Sugar version: Bring the water to a boil, stir in the sugar, continuing to heat. When it is dissolved and reasonably clear, turn it down to a simmer and put the top on the pot for two or three minutes (this is to let the steam wash down any sugar on the sides of the pot). Take the top off, boil gently until the temperature reaches the hard ball stage (250deg. -260deg. F). Beat the egg white until it is just stiff enough to hold its shape. Pour the sugar syrup into the egg white, beating continuously. You now have a thick white mixture; this is the natif. Mix it with chopped nuts (we have used almonds and walnuts) or toasted sesame seeds, or some mixture thereof. Squeeze the mixture into balls and set them aside to cool. Note that as the natif cools, it gets harder and less sticky, so you have to work quickly; the hotter you get the syrup before combining it with the egg white (and hence the less water ended up in it), the faster this happens and the dryer the hulwa ends up. If you get past 260deg. , the syrup may crystallize on you as or before you pour it; if so, give up and start over.

Honey version: Simmer the honey gently until it reaches a temperature of 280deg. -290deg. F. From that point on, the recipe is the same as for sugar, using the boiled honey instead of the sugar syrup. Note that honey requires a higher temperature than sugar to get the same effect. Also note that natif made from honey will be stickier than natif made from sugar (maybe you can solve this by getting the honey up to 310deg. without burning it; I couldn't). So use a higher ratio of nuts to natif and have the nuts chopped more finely; this helps reduce the stickiness. You may want to roll the honey hulwa in sesame seeds or ground nuts, also to reduce stickiness.

Dibs version (still experimental). Stir the dibs while simmering at medium heat about 1/2 hour+, until it gets to about 250deg. . If you do not stir, it may separate out. By 250deg. there is some problem with scorching.

Note: Dibs is date syrup, available from some Middle Eastern grocery stores.

Toasted Sesame: To toast sesame seeds, you put them in a heavy iron pot over a medium to high flame, and watch them carefully. When the ones on the bottom begin to to tan, start stirring. When they are all tan to brown, take them off the heat or they will burn.

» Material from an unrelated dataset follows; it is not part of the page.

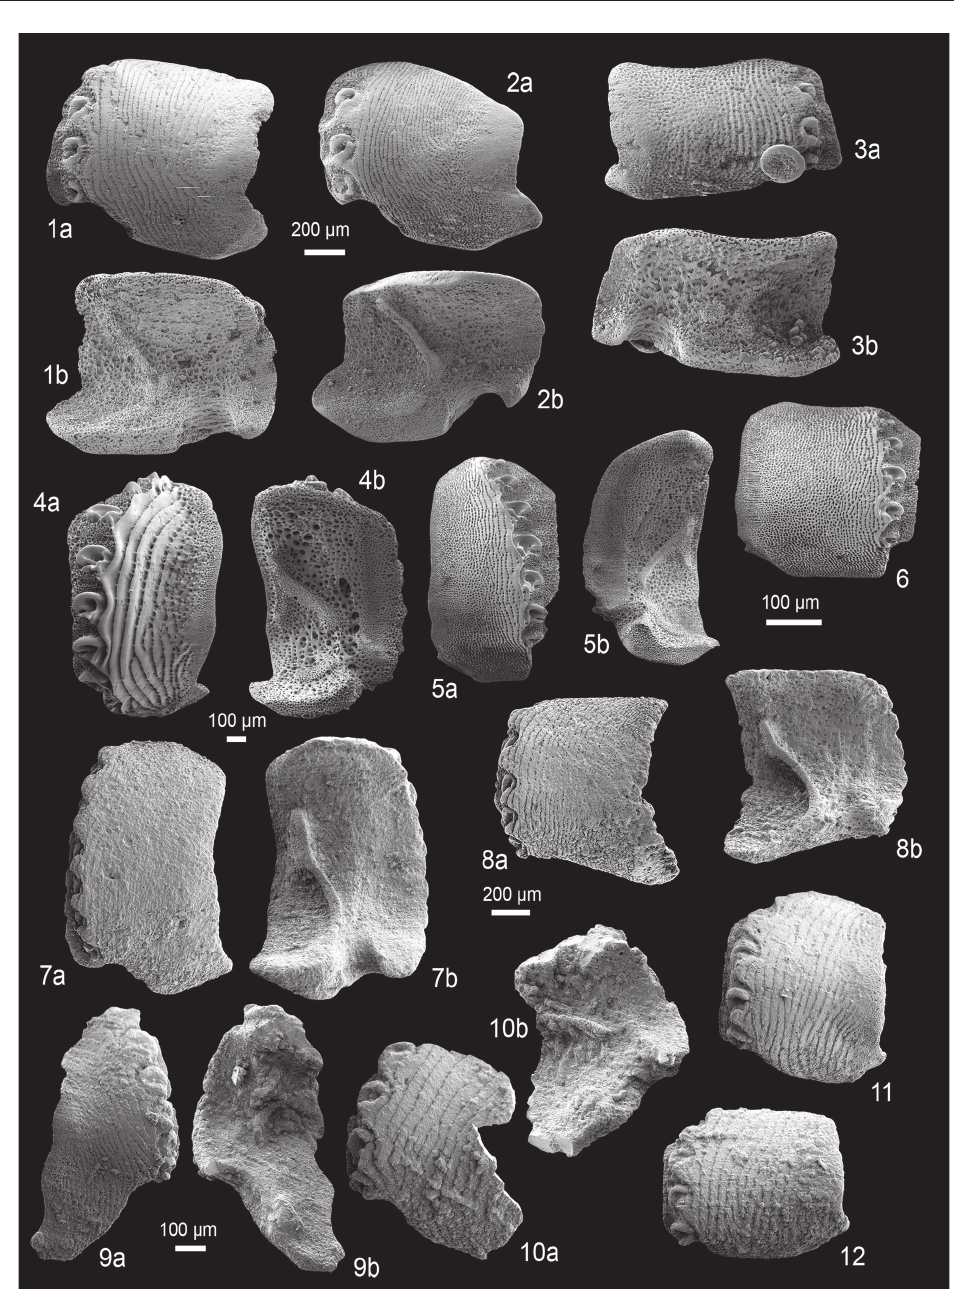
Fig. 13. Lateral arm plates (LAPs) of fossil and Recent ophiacanthid brittle stars in external (a) and internal (b) views. 1-3. Ophiotoma incredibilis sp. nov. from the latest Aptian to earliest Albian (Early Cretaceous) of Blake Nose, NE Atlantic. 1. GZG.INV.78549 (holotype), proximal LAP. 2. GZG. INV.78550 (paratype), median LAP. 3. GZG.INV.78551 (paratype), distal LAP. 4. Ophiolimna antarctica (Lyman, 1879), Recent, proximal LAP. 5-6. Ophiolimna perfida (Koehler, 1904), Recent. 5. Proximal LAP. 6. distal LAP. 7-8. Ophiolimna tiamatia sp. nov. from the late Sinemurian to early Pliensbachian (Early Jurassic) of the Glasenbach Gorge, Austria. 7. NHMW 2012/0137/0010 (holotype), proximal LAP. 8. NHMW 2012/0137/0011 (paratype), median LAP. 9-12. Ophiolimna malagasica sp. nov. from the Bathonian (Middle Jurassic) of Jumara, India. 9. GZG.INV.78553 (holotype), proximal LAP. 10. GZG.INV.78554 (paratype), median LAP. 11. GZG.INV.78555 (paratype), median LAP. 12. GZG. INV.78556 (paratype), distal LAP. One common scale bar per species is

Asparagus with Meat Stuffing

Take asparagus, the largest you have, clean and boil, after taking tender meat and pounding fine; throw in pepper, caraway, coriander seed, cilantro juice, some oil and egg white; take the boiled asparagus, one after another, and dress with this ground meat, and do so carefully. Put an earthenware pot on the fire, after putting in it water, salt, a spoon of murri and another of oil, cilantro juice, pepper, caraway and coriander seed; little by little while the pot boils, throw in it the asparagus wrapped in meat. Boil in the pot and throw in it meatballs of this ground meat, and when it is all evenly cooked, cover with egg, breadcrumbs and some of the stuffed meat already mentioned and decorate with egg, God willing.

1 lb asparagus (before trimming)
1/2 lb ground meat (lamb?)
1/8 t pepper
1/4 t caraway
1/8 t coriander seed
1/3 c crushed fresh coriander
1/2 T oil
1 egg white
water
1/4 t salt
murri
1/3 c more fresh coriander
1/8 t more coriander seed
3 eggs
1 c breadcrumbs

We have not yet figured out how one ought to dress the asparagus with the meat; perhaps one could split the asparagus down the center and lay the meat inside.